We have noticed a significant difference in the level of conversation in our clinic when we have the chairs arranged in rows (very little conversation) and when we arranged the chairs in small circles (much more conversation).

Sometimes we label each circle of chairs with the names of surrounding districts - Tooting, Streatham or Wimbledon, and we suggest that women sit in their own district in the hope that they will strike up a conversation with someone who lives near them.

Of course, this is much easier if a volunteer or staff member goes round to each circle in turn and attempts to introduce the women to each other. If a pregnant mother can leave her antenatal clinic having made a friend by the end of her pregnancy, the clinic will have given her something of enormous value - even if later research shows that her actual antenatal care is of limited value.

Refreshments while waiting, make a clinic feel much more homely and are needed by women who have travelled a long way to attend the clinic. Most hospitals have volunteers who give sterling service in the assorted clinics. At booking clinics it is very friendly if the midwife who takes the woman's history can sit down with her and have a cup of tea with her.

Any clinic can find a small space for children to play in, if ex-patients can be persuaded to come back and look after the children and donate toys, paints and so on the atmosphere in the clinic is immediately improved. The children's play area has more value than is immediately apparent.

Its primary function is, of course, to entertain the children while their mothers receive their antenatal care. This lowers the noise level in the clinic and makes the noises happy noises rather than bored noises. The presence of children being played with, is educational for `primips' who can learn much by seeing how the children are handled. At St George's we are blessed because we have someone who runs a nursery school to run our playroom.

With her expertise she is able to show how to stimulate and educate children - this is helpful to both the women waiting in the clinic and the volunteer helpers. The other benefit of the playroom is that it acts as a meeting place for the helpers who often have new babies and can be feeling quite lonely and isolated.

In hospitals, we often do not appreciate the importance of notices. In any hospital one can also see old signs that the staff no longer notice because they have been there so long. It is worth going round and checking that the lavatories are clearly labelled, that the public phone is indicated and that all the rooms with doctors and midwives in, are clearly labelled with their names.

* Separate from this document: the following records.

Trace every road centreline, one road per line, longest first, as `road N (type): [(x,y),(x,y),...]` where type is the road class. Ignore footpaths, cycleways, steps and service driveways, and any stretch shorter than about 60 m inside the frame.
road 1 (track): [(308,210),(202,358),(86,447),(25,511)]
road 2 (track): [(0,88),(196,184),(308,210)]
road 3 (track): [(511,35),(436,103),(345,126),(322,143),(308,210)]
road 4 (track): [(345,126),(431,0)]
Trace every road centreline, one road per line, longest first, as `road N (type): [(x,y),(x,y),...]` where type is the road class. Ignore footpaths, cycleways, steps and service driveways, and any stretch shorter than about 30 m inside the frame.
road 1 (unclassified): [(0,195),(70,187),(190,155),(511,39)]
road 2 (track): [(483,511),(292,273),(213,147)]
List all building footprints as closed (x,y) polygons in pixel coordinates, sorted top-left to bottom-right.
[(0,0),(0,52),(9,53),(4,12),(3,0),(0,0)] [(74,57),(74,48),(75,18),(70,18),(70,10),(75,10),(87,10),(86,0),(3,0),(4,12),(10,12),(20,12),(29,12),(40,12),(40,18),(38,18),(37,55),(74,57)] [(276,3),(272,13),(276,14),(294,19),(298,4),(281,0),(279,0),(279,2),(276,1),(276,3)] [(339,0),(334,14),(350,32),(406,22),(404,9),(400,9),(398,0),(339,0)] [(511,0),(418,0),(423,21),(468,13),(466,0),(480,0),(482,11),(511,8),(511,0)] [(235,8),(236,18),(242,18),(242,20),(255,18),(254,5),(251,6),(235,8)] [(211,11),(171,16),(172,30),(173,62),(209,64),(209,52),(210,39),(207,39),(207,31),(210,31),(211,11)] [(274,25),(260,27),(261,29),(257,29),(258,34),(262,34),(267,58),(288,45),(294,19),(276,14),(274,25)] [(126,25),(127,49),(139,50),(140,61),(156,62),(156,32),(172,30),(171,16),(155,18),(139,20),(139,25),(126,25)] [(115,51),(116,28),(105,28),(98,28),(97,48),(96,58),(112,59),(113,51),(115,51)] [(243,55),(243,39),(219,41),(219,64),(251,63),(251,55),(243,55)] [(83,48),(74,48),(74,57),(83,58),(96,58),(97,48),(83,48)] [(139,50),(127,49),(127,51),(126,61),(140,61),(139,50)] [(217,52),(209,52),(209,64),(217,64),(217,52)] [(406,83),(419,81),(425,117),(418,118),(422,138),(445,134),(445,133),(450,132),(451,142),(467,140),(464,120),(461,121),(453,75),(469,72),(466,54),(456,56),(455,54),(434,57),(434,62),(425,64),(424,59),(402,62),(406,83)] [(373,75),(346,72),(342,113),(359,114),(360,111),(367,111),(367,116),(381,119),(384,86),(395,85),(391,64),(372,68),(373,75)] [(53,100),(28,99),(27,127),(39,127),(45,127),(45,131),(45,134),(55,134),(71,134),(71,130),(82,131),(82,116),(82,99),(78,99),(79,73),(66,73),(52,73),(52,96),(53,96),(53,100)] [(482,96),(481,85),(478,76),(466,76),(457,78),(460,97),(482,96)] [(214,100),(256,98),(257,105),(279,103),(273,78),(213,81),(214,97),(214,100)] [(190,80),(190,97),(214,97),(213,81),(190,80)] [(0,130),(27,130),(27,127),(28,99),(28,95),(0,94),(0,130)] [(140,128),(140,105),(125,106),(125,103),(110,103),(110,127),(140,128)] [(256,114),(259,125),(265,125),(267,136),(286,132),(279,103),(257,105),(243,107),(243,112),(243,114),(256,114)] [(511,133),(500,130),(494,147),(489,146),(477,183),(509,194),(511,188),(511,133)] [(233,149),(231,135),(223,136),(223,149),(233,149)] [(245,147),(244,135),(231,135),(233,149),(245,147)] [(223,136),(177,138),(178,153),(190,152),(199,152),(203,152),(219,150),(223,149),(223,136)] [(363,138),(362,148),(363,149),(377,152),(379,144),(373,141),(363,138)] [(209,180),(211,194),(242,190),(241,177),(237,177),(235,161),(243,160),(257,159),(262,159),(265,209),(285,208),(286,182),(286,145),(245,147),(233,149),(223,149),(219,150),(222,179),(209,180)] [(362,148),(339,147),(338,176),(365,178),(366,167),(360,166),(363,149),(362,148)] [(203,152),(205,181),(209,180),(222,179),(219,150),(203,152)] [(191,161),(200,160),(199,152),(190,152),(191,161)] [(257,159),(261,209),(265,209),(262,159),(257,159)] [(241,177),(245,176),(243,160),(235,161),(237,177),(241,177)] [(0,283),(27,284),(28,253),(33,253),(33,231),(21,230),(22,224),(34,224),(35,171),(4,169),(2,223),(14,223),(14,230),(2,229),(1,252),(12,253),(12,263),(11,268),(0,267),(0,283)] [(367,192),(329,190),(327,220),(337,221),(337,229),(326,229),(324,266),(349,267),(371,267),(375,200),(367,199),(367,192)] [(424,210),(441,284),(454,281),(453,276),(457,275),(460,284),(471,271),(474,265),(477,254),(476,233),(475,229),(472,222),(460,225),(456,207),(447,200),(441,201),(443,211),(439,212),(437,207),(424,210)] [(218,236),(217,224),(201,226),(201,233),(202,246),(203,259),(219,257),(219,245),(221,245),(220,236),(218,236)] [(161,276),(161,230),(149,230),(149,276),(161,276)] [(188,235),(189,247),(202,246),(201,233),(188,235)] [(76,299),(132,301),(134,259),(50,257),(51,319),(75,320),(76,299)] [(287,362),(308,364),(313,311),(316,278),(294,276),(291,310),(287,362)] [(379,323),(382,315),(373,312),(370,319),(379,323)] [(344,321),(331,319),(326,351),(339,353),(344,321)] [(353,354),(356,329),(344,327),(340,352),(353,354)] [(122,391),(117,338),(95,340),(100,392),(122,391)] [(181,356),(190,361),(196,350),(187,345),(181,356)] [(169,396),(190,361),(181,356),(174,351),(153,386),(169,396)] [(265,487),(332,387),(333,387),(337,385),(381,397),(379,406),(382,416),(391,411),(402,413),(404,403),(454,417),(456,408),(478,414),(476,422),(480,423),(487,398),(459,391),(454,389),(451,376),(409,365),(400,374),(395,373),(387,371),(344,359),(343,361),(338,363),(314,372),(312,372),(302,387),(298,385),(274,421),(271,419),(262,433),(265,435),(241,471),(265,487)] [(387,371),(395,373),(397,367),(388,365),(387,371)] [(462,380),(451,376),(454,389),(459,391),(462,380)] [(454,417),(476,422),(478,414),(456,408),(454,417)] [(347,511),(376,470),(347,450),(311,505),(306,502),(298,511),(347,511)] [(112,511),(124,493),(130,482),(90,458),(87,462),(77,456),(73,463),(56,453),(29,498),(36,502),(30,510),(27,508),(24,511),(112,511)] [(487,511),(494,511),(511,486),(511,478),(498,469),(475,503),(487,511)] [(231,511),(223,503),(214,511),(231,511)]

This prevents women feeling that they are sitting in the wrong place and that they have been forgotten (a horrible and common feeling in out-patients clinics). If a woman has discussed with the sister/hostess, that she is going to see Dr Jones or Midwife Cooper she feels much more secure if she is waiting outside a room that is labelled Dr Jones or Midwife Cooper. This need not cost anything, we use yellow card - left over from X-rays which the X-ray department keep for us - written on with big letters in thick felt tip pen.

Many people are used to a television being on in a corner of their room. There are many excellent films and videos available for screening in a corner of the antenatal clinic. For no cost they can give women an enormous amount of pleasure and they can have great educational value as well. Usually a projector can be borrowed from the local health education department. We now have the luxury of a daylight screen, but originally we used to project our films inside a cupboard with women sitting outside it.

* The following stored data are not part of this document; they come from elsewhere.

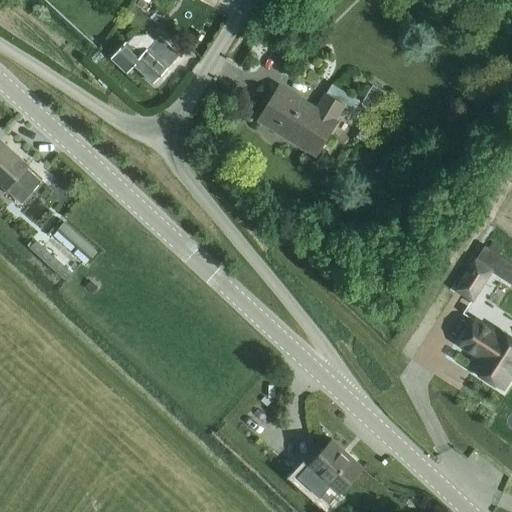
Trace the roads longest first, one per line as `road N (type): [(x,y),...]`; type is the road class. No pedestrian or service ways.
road 1 (tertiary): [(356,405),(0,78)]
road 2 (unclassified): [(356,405),(325,349),(160,143)]
road 3 (unclassified): [(160,143),(0,44)]
road 4 (unclassified): [(160,143),(247,0)]
road 5 (tertiary): [(471,511),(356,405)]
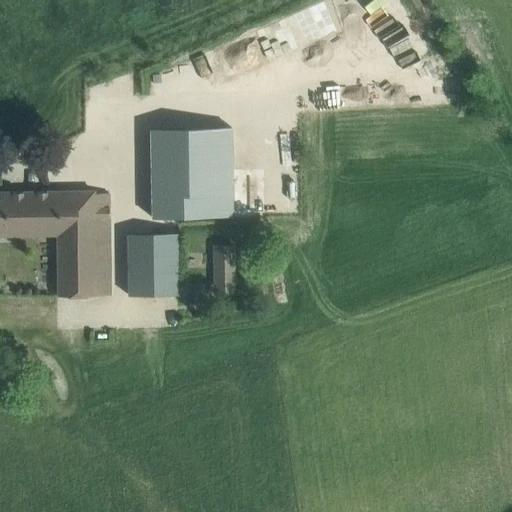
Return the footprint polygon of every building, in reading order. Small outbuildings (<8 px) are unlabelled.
[(455,99),(433,100),(433,111),(455,109),(455,99)] [(232,129),(142,129),(142,209),(187,209),(187,198),(204,198),(204,209),(232,209),(232,129)] [(346,185),(344,153),(310,156),(312,188),(346,185)] [(93,191),(19,192),(0,191),(0,235),(57,235),(58,296),(109,295),(108,193),(93,193),(93,191)] [(127,294),(177,294),(176,234),(126,235),(127,294)] [(234,244),(212,245),(213,294),(236,294),(234,244)]
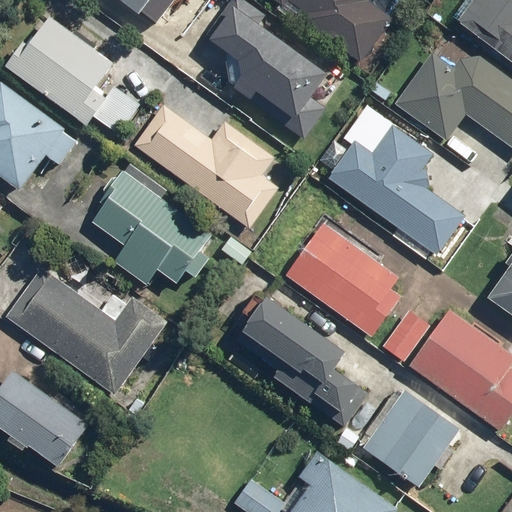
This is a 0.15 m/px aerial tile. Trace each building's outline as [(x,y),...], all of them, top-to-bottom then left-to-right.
[(173,0),(126,0),(156,22),(173,0)] [(269,16),(247,0),(233,0),(207,36),(226,50),(232,83),(307,137),(329,108),(313,97),(330,74),(263,25),(269,16)] [(403,23),(371,0),(320,0),(334,10),(318,30),(369,68),(403,23)] [(511,0),(476,0),(460,20),(511,60),(511,0)] [(97,90),(116,63),(51,17),(30,47),(24,43),(8,65),(91,124),(97,117),(120,133),(141,105),(116,88),(108,98),(97,90)] [(511,76),(481,55),(462,58),(455,67),(434,52),(396,103),(448,141),(468,114),(511,145),(511,76)] [(70,129),(2,80),(0,83),(0,173),(24,190),(50,156),(62,165),(79,141),(67,132),(70,129)] [(215,138),(167,104),(137,145),(252,227),(281,187),(264,176),(277,157),(227,121),(215,138)] [(356,140),(330,177),(439,254),(467,215),(432,191),(427,167),(436,153),(394,124),(374,153),(356,140)] [(125,169),(103,200),(108,204),(95,222),(126,244),(115,260),(149,283),(159,269),(180,284),(190,271),(199,277),(213,258),(203,250),(215,233),(125,169)] [(326,223),(289,275),(375,337),(405,295),(393,287),(401,276),(326,223)] [(511,264),(489,297),(511,313),(511,264)] [(118,319),(45,267),(10,316),(118,393),(170,320),(135,295),(118,319)] [(343,358),(265,306),(237,347),(341,418),(359,391),(333,372),(343,358)] [(411,309),(384,345),(406,360),(432,325),(411,309)] [(511,350),(453,309),(411,366),(502,431),(511,416),(511,350)] [(92,423),(16,369),(0,390),(0,423),(61,467),(92,423)] [(406,389),(365,447),(421,487),(462,429),(406,389)] [(313,483),(292,511),(399,511),(402,509),(320,451),(303,475),(313,483)] [(281,511),(288,503),(254,479),(237,502),(249,511),(281,511)]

The antenatal clinic is the ideal place to do antenatal teaching Often subjects crop up with a question asked by one of the women waiting and this can lead to a discussion. If a midwife (with a fairly loud voice) can be spared to do antenatal teaching in the clinic this can transform the waiting time into a period of interest and usefulness.

Other departments also can be a source of teaching: dieticians may put on a display of iron rich foods, or fibre in food; physiotherapists can be encouraged to talk about and demonstrate posture during the clinic and the local library service can be asked to bring selections of books on pregnancy, childbirth, sex education for siblings, or on useful books for toddlers.